> _Provided text_
# best music phone under 5000



## karta222 (Jan 30, 2008)

pl guide me about best music phone under rs.5000 with good inbuilt memory(expandable ) 
camera optional
pl.guide me about exact model o. with price in mumbai


----------



## MasterMinds (Jan 31, 2008)

karta222 said:


> pl guide me about best music phone under rs.5000 with good inbuilt memory(expandable )
> camera optional
> pl.guide me about exact model o. with price in mumbai


i think it is sony ericsson w200i
camera- yes{vga}
expandable memory -yes {upto 2gb}
FM -yes
bluetooth -no
IR port -yes
WAP 2.0
headphones are better than te average ones...
screen resolution is 128X160 pixels


----------



## ray|raven (Jan 31, 2008)

If all you want is a no frills music phone , then go for the w230/w270 from Motorola, they are available at ~3k and have expandable memory.
But they dont have a cam.

Regards,
ray


----------



## girish.g (Jan 31, 2008)

> _Raw data_

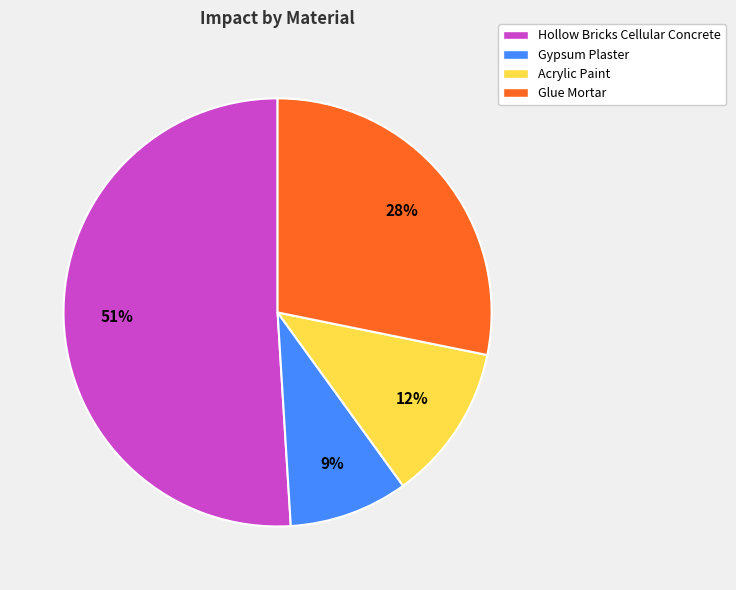

True or false: Gypsum Plaster accounts for 19% of the total.

False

> _Exercise_
Write the next part of the forum thread about music phones under Rs. 5000, picking up right after its last line.

> _Output below_
3110c or SE w200 if you dont want bluetooth


----------



## choicefreedom2000 (Feb 2, 2008)

3110c overall well designed phone and good for music and with bluetooth support


----------



## upendra_gp (Feb 2, 2008)

go for the w200i! it is really very good for music with really good bass output. and also with expandable memory u can add space. though the card is costly but u will surely enjoy!


----------



## Rockstar11 (Feb 2, 2008)

+1 SE W200i


----------



## choicefreedom2000 (Feb 4, 2008)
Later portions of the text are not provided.